Emma Watson é Meg, a irmã mais velha e mais suscetível ao amor. Saoirse Ronan vive Jo, a rebelde com dons literários, que não liga para a aparência e reclama do azar de ter nascido mulher. Eliza Scanlen interpreta Beth, a pianista caseira e tranquila, considerada pelas próprias irmãs como “a melhor” das três em termos de temperamento. E Florence Pugh faz Amy, a caçula travessa e espirituosa, que pinta e desenha nutrindo uma competição com Jo.
Como o livro, o filme de Greta atravessa os anos para mostrar o efeito do tempo nessas jovens. Faz isso de forma não linear, ora lembrando das meninas em sua infância, na casa de campo administrada pela mãe, papel de Laura Dern; ora mais tarde, quando o futuro é uma realidade menos colorida do que a imaginada. Greta utiliza o recurso das cores para marcar esses períodos: se os anos de alegria são vívidos, o começo da vida adulta ganha tons cinzentos e melancólicos.
Inversão
São as inquietações de Jo que conduzem a narrativa de Adoráveis Mulheres. Casar ou realizar-se profissionalmente? Namorar ou garantir o sustento para uma família que vive com limitações? O conforto da vida no campo ou as possibilidades de Nova York? Amar ou bastar-se a si mesma?
O grande desejo de Jo é ser escritora, e ela sofre mais do que as irmãs com as restrições que o mundo lhe impõe. Vive numa quase obsessão pela independência, anda com os cabelos bagunçados e mal consegue perceber a paixão que desperta em seu amigo, Laurie (Timothée Chalamet), e, mais tarde, já dando aulas em Nova York, no professor Bhaer (Louis Garrel).
Jo tem tanto medo de deixar os sonhos lhe escaparem que acaba impondo sua visão às irmãs, mas recebe uma advertência da mais velha: o casamento pode não ser atraente para ela, mas nem todas pensam assim.
Outro comportamento que diverge dos arroubos de Jo é o de Mrs.
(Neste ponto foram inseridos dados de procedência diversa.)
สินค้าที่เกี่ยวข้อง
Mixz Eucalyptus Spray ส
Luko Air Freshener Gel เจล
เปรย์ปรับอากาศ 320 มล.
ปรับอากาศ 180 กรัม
March, encarnada por uma Laura Dern muito menos irada do que a advogada que a atriz viveu em História de um Casamento. No entanto, é preciso lembrar que é a mãe quem dá asas aos anseios das meninas. Até a solitária, amarga e sovina Tia March (Meryl Streep) contribui para o amadurecimento das sobrinhas, lembrando que, para a independência de uma mulher, é preciso ter dinheiro.
Em linhas gerais, Greta é fiel ao livro até decidir o futuro de Jo.
Se a escritora Louisa May Alcott optou por tornar sua heroína mais conformada, a cineasta coloca em dúvida se o desfecho a que estamos assistindo é o da personagem ou apenas uma história dentro da história. Isso porque Jo está escrevendo um livro sobre a própria vida familiar e ouve do editor que finais felizes vendem mais. É uma sacada de Greta, autora do roteiro, que evita críticas feministas, mas também é uma referência à decisão de Alcott em relação à Mulherzinhas: a autora não tinha interesse em romances para garotas, mas não resistiu aos argumentos do seu editor sobre a lucratividade de uma obra mais comportada.
Outra decisão de Greta diz respeito à escolha dos intérpretes masculinos. Verdade que no livro tanto Laurie quanto Bhaer correm atrás de Jo. Mas, no original, o professor é um homem mais velho, que já perdeu o viço. Timothée Chalamet e Louis Garrel, pelo contrário, são dois dos atores mais bonitos e requisitados do cinema. Dois galãs correndo atrás de uma jovem mais brilhante do que propriamente bonita, que só pensa na carreira e tem pavor de casamento, é aquela inversão de papéis a que as mulheres tinham direito.